═════ Input material ═════
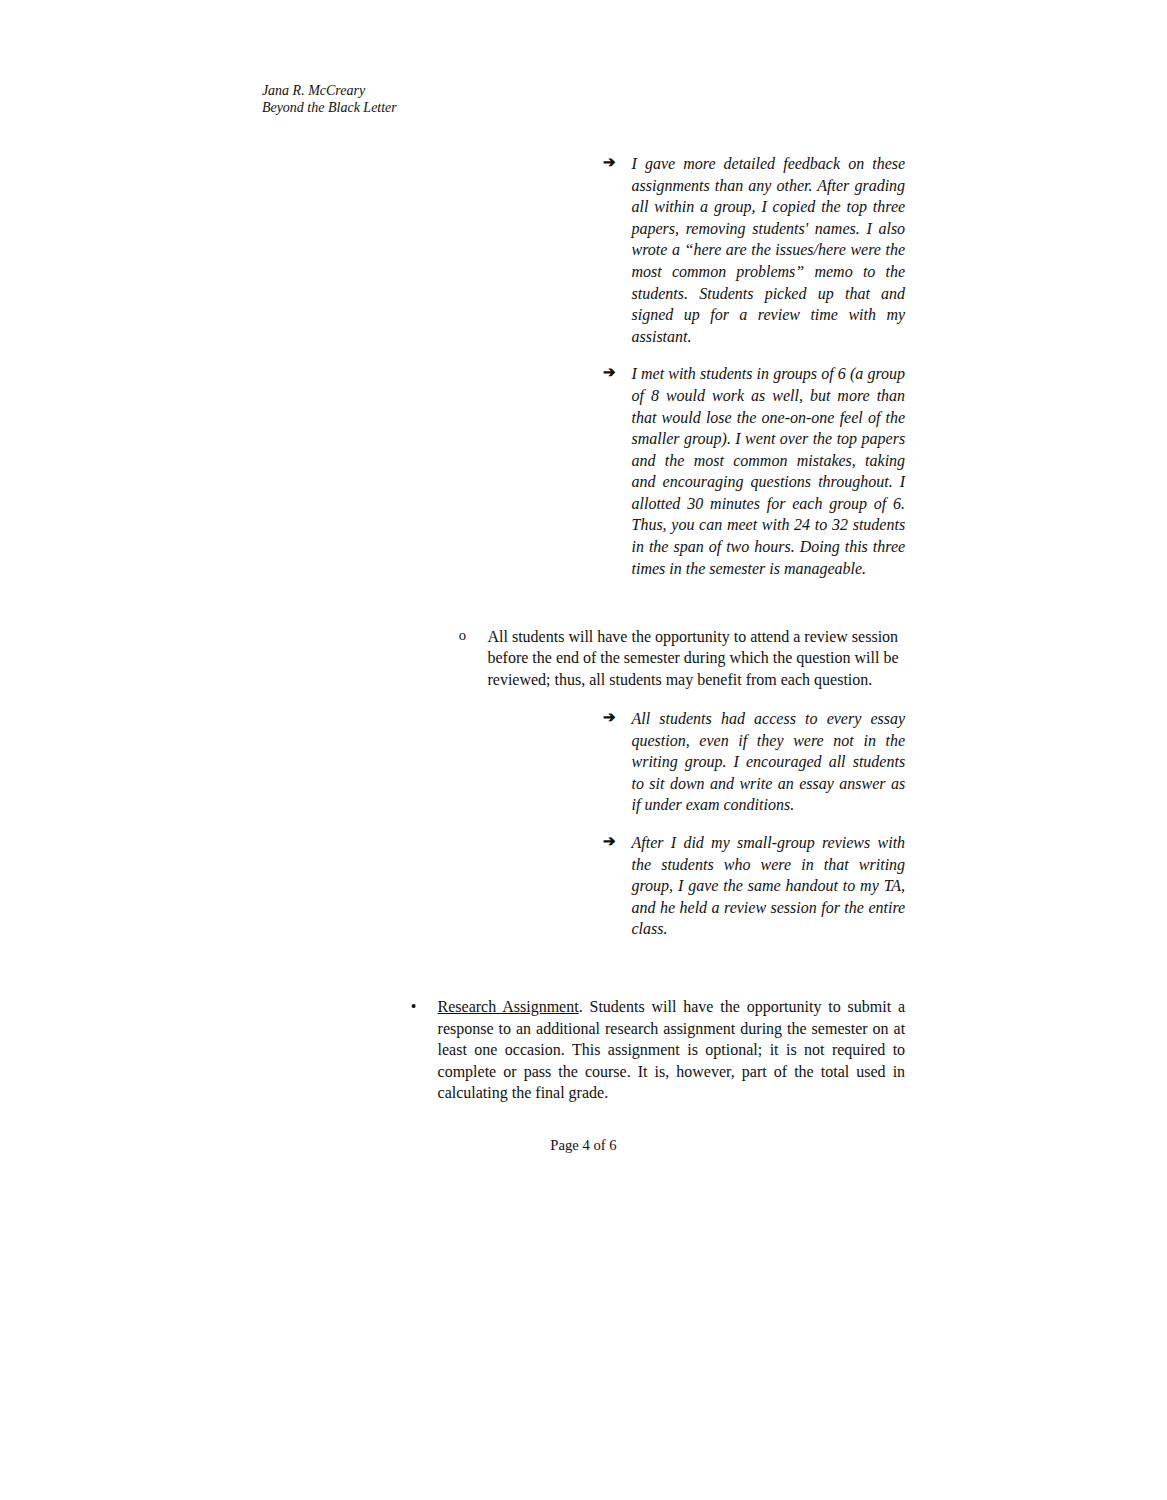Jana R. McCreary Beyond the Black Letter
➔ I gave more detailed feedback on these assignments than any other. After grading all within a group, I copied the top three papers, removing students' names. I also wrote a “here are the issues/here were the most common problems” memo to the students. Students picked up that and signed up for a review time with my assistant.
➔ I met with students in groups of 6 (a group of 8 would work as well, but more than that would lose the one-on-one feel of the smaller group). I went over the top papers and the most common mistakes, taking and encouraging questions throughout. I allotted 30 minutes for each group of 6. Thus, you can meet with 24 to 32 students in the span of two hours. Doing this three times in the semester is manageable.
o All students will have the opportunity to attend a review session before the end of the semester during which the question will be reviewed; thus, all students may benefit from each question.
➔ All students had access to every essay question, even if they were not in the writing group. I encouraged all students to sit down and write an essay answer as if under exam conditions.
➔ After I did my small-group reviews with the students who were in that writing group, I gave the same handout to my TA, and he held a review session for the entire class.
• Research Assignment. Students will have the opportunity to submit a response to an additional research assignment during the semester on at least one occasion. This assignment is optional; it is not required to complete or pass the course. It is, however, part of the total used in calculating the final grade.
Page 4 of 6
═════
═════ Input material ═════
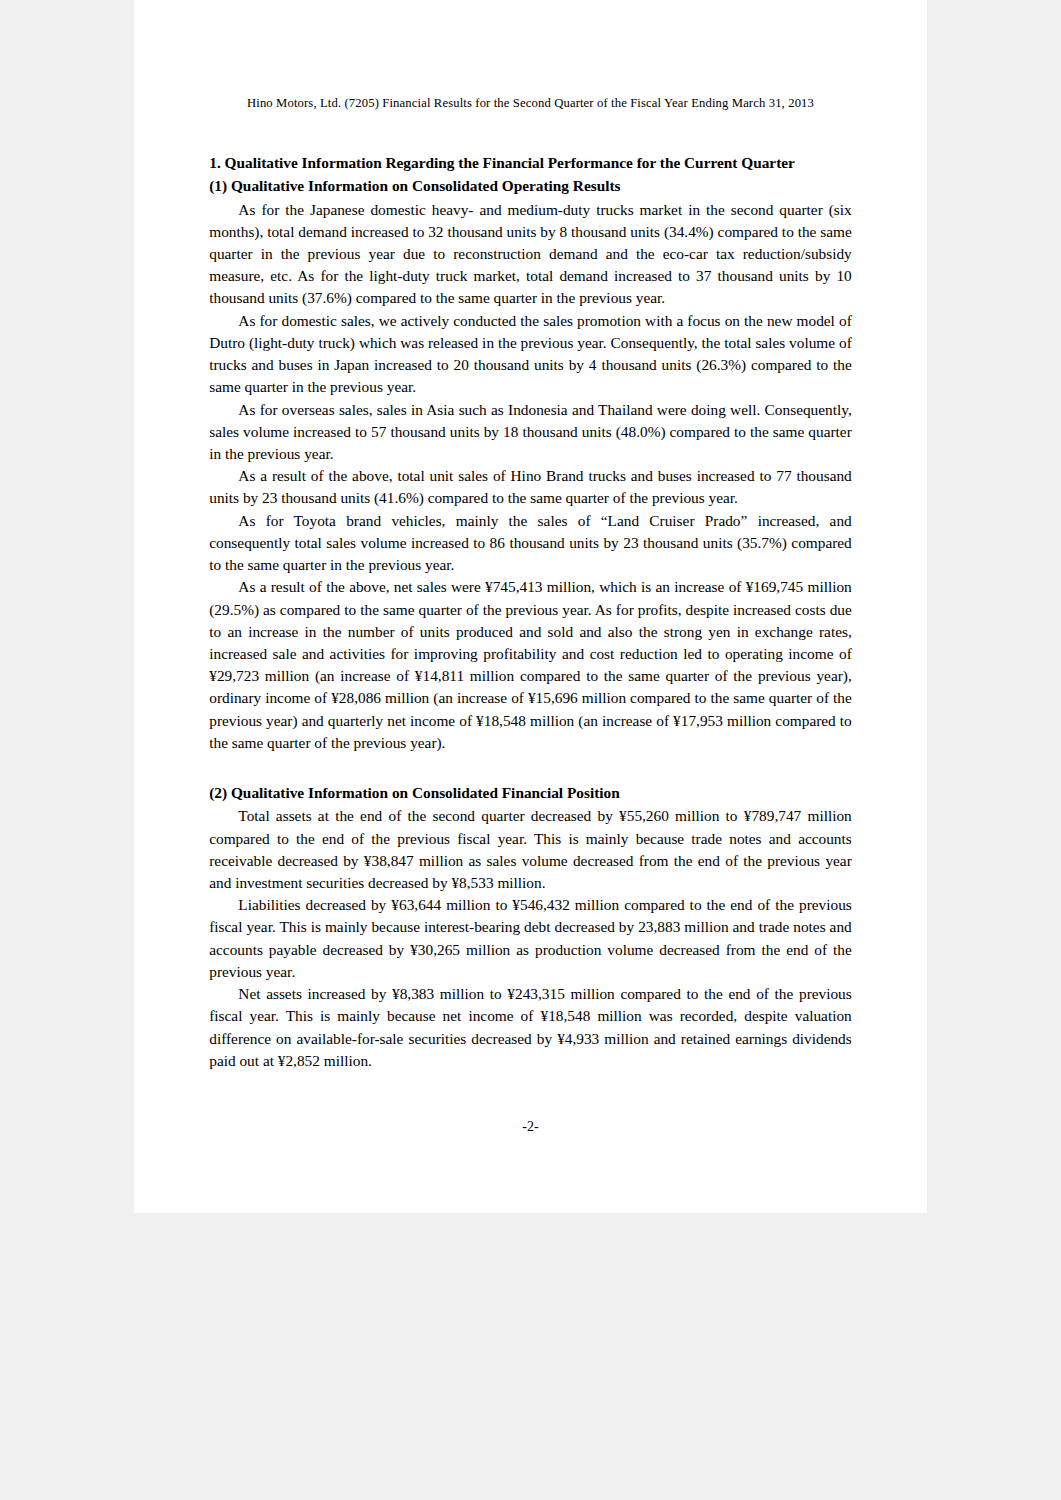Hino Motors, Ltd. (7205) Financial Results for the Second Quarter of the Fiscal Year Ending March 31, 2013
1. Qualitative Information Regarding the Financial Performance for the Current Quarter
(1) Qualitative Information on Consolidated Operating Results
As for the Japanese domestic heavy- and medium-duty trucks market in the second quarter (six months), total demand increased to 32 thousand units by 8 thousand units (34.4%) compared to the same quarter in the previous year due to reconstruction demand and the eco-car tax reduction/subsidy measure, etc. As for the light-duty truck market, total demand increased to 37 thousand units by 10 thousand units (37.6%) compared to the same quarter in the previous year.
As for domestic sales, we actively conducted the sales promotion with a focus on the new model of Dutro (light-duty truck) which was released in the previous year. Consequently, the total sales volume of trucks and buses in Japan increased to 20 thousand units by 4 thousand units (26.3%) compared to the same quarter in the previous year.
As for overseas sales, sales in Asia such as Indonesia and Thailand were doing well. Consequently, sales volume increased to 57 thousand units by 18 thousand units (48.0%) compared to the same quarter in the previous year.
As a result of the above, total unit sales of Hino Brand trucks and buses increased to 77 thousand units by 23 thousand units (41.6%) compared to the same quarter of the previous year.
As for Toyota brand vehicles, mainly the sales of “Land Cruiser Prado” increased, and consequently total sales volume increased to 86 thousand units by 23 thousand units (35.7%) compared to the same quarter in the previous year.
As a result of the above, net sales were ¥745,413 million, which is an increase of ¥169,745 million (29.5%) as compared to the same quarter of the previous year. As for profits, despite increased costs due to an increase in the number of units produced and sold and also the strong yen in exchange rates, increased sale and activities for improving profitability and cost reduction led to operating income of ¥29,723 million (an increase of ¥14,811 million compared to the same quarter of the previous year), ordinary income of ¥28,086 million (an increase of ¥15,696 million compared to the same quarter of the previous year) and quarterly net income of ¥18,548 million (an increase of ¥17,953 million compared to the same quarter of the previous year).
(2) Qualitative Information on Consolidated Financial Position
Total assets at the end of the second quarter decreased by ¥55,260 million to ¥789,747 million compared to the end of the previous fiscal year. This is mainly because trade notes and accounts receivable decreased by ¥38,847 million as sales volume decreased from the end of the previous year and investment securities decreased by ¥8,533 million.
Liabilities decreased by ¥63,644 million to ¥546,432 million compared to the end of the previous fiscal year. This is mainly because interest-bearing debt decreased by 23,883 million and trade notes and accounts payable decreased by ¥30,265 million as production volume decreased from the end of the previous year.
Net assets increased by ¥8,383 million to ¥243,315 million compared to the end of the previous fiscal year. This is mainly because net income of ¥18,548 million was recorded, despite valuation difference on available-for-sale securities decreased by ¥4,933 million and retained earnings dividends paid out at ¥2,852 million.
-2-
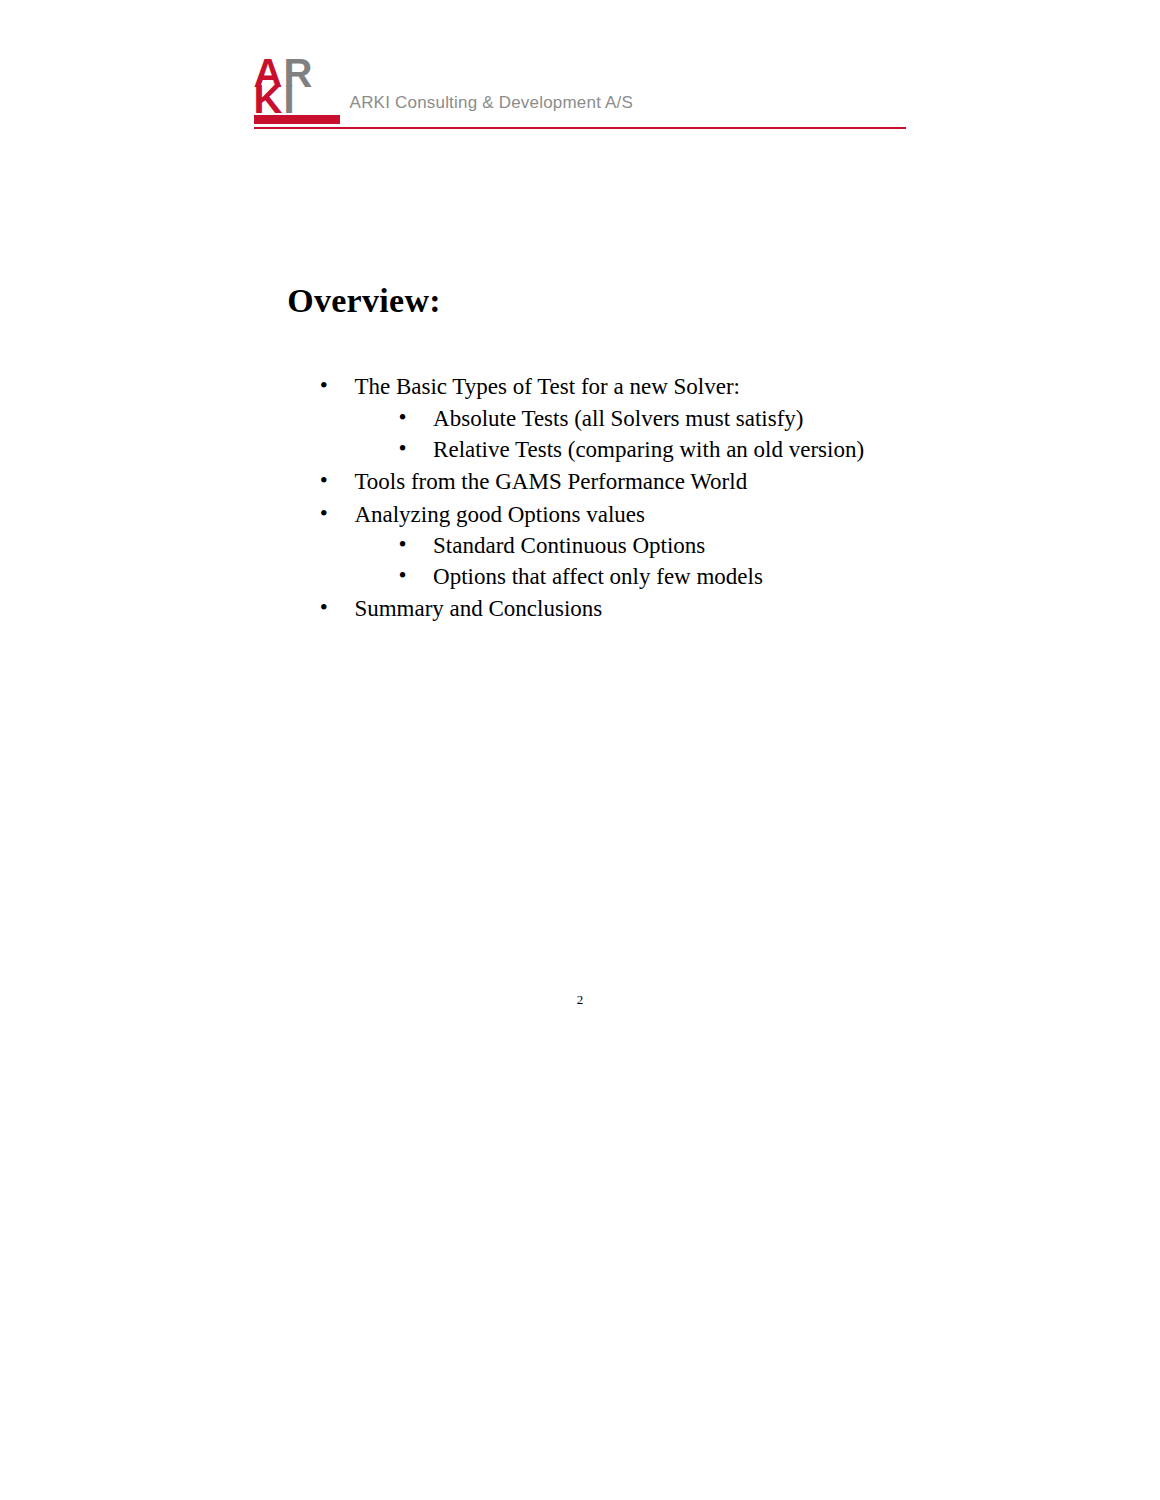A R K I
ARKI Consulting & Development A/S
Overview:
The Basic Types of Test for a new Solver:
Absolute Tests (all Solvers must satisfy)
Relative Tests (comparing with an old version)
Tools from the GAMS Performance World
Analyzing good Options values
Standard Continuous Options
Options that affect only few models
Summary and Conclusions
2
═════
═════ Input material ═════
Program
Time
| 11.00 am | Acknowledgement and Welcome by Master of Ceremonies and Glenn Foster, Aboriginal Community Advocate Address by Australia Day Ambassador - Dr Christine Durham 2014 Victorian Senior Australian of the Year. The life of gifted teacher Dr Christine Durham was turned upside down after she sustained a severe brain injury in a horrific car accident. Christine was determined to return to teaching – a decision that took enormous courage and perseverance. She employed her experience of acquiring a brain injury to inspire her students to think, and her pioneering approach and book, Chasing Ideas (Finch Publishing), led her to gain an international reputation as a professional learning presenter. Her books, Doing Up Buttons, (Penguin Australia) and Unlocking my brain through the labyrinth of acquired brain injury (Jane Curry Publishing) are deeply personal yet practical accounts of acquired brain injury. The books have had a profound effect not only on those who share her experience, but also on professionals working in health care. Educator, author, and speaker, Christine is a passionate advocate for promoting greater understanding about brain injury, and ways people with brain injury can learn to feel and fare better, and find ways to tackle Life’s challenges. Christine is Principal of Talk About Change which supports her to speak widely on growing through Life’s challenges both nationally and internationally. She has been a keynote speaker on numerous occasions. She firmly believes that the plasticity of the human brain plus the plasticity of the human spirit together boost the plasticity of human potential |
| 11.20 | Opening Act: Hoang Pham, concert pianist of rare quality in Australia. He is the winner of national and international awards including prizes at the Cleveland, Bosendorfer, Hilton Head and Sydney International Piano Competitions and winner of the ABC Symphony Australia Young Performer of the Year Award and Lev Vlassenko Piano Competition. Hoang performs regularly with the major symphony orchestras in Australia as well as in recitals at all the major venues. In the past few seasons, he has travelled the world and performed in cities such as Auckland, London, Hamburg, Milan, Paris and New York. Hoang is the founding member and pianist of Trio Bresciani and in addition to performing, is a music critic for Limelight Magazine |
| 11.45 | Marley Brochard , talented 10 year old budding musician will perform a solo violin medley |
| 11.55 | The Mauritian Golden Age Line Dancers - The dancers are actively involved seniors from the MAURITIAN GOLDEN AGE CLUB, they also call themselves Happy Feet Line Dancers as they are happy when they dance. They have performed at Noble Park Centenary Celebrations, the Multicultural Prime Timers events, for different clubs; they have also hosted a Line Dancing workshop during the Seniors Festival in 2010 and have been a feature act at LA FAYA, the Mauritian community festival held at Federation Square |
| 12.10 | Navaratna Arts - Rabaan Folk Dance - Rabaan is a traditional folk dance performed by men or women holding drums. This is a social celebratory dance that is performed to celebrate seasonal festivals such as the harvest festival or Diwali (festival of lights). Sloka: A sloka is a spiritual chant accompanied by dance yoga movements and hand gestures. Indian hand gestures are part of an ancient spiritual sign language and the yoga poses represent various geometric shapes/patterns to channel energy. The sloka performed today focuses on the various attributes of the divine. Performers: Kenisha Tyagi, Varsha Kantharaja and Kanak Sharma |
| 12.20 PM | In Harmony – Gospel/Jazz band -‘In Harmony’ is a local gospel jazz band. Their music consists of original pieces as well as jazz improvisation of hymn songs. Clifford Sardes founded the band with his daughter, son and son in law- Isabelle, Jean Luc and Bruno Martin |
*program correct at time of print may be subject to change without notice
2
═════
**Problem details**: From the records above, output only the lines starting at the one containing "Jana R. McCreary Beyond the Black Letter" and ending at the one containing "o All students", word for word. Pictures stay out.

**Written answer**:
Jana R. McCreary Beyond the Black Letter
➔ I gave more detailed feedback on these assignments than any other. After grading all within a group, I copied the top three papers, removing students' names. I also wrote a “here are the issues/here were the most common problems” memo to the students. Students picked up that and signed up for a review time with my assistant.
➔ I met with students in groups of 6 (a group of 8 would work as well, but more than that would lose the one-on-one feel of the smaller group). I went over the top papers and the most common mistakes, taking and encouraging questions throughout. I allotted 30 minutes for each group of 6. Thus, you can meet with 24 to 32 students in the span of two hours. Doing this three times in the semester is manageable.
o All students will have the opportunity to attend a review session before the end of the semester during which the question will be reviewed; thus, all students may benefit from each question.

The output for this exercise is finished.